Exercise goal
If a line contains "#### Prerequisites", it is the last one to write out; begin with the first line of the records and copy each exactly.

# # # # # # #

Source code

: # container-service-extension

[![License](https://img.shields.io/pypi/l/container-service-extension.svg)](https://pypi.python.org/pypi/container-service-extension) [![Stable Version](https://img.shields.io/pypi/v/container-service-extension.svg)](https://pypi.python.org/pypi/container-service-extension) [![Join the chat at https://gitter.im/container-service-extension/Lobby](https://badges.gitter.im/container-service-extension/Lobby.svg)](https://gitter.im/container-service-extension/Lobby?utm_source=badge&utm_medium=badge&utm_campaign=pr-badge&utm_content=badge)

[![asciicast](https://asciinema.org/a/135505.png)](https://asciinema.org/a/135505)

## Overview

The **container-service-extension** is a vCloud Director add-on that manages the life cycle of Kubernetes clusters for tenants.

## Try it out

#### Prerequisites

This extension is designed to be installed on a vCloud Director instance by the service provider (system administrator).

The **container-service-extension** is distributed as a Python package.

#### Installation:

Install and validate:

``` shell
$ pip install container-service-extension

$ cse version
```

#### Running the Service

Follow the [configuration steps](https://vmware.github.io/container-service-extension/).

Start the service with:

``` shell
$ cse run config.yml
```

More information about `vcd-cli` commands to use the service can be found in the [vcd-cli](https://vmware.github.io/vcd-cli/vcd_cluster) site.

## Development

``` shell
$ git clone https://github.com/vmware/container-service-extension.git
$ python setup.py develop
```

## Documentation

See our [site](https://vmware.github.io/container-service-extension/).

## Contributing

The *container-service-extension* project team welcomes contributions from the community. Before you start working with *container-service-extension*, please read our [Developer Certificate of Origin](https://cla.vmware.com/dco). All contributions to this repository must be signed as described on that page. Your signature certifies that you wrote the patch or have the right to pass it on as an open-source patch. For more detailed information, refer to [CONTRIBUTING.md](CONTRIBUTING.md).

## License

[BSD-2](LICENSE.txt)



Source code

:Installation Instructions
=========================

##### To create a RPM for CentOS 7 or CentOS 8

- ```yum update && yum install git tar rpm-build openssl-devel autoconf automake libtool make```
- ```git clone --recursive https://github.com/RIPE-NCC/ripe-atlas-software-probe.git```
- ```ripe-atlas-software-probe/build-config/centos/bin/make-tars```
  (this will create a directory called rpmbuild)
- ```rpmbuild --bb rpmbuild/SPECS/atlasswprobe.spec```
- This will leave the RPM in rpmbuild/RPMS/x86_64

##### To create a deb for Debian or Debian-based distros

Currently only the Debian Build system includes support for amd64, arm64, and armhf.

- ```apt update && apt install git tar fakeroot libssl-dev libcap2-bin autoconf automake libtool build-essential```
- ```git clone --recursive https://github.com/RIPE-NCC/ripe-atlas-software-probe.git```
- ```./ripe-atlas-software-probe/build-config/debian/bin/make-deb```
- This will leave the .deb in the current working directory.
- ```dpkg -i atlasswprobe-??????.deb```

# # # # # # #

Solution
Source code

: # container-service-extension

[![License](https://img.shields.io/pypi/l/container-service-extension.svg)](https://pypi.python.org/pypi/container-service-extension) [![Stable Version](https://img.shields.io/pypi/v/container-service-extension.svg)](https://pypi.python.org/pypi/container-service-extension) [![Join the chat at https://gitter.im/container-service-extension/Lobby](https://badges.gitter.im/container-service-extension/Lobby.svg)](https://gitter.im/container-service-extension/Lobby?utm_source=badge&utm_medium=badge&utm_campaign=pr-badge&utm_content=badge)

[![asciicast](https://asciinema.org/a/135505.png)](https://asciinema.org/a/135505)

## Overview

The **container-service-extension** is a vCloud Director add-on that manages the life cycle of Kubernetes clusters for tenants.

## Try it out

#### Prerequisites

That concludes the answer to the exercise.